**** DATA SHOWN ****
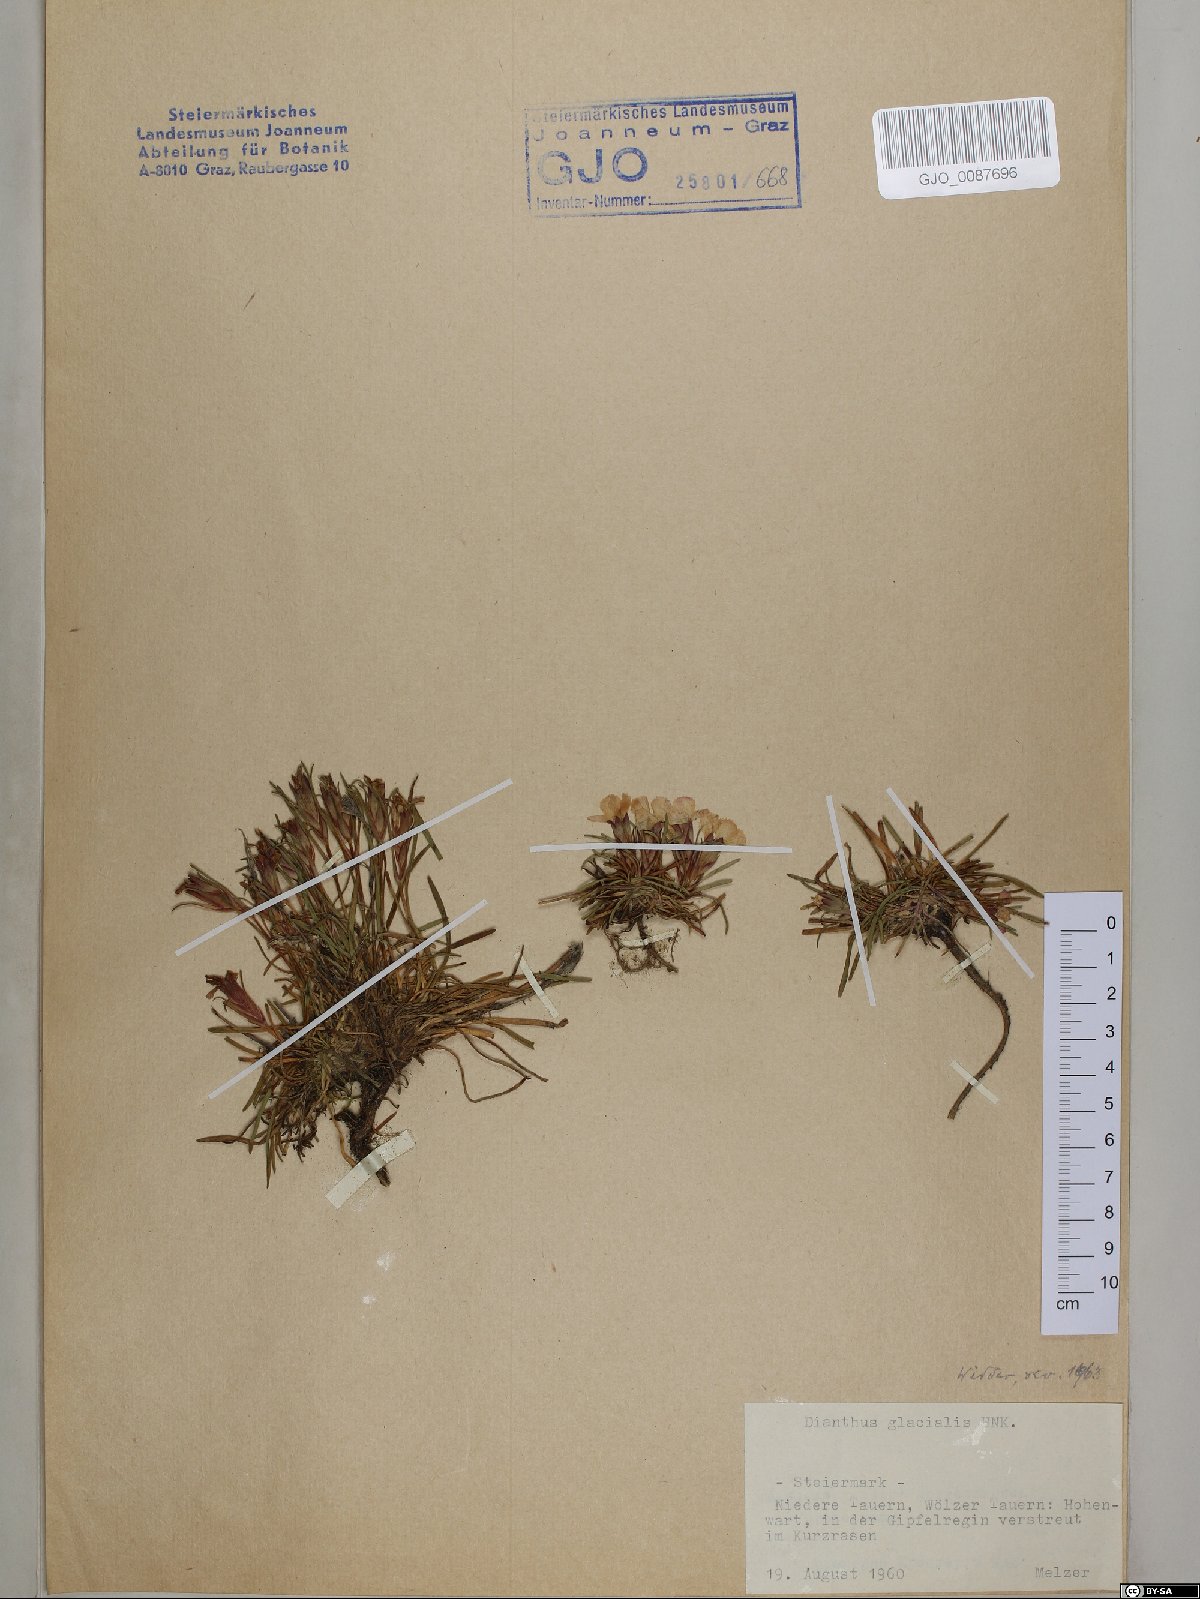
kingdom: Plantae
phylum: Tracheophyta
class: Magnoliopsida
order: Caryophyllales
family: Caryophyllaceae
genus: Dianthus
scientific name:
****
Render every line of the items above as a numbered list, skipping blank lines. Leave the pictures out.

1. kingdom: Plantae
2. phylum: Tracheophyta
3. class: Magnoliopsida
4. order: Caryophyllales
5. family: Caryophyllaceae
6. genus: Dianthus
7. scientific name:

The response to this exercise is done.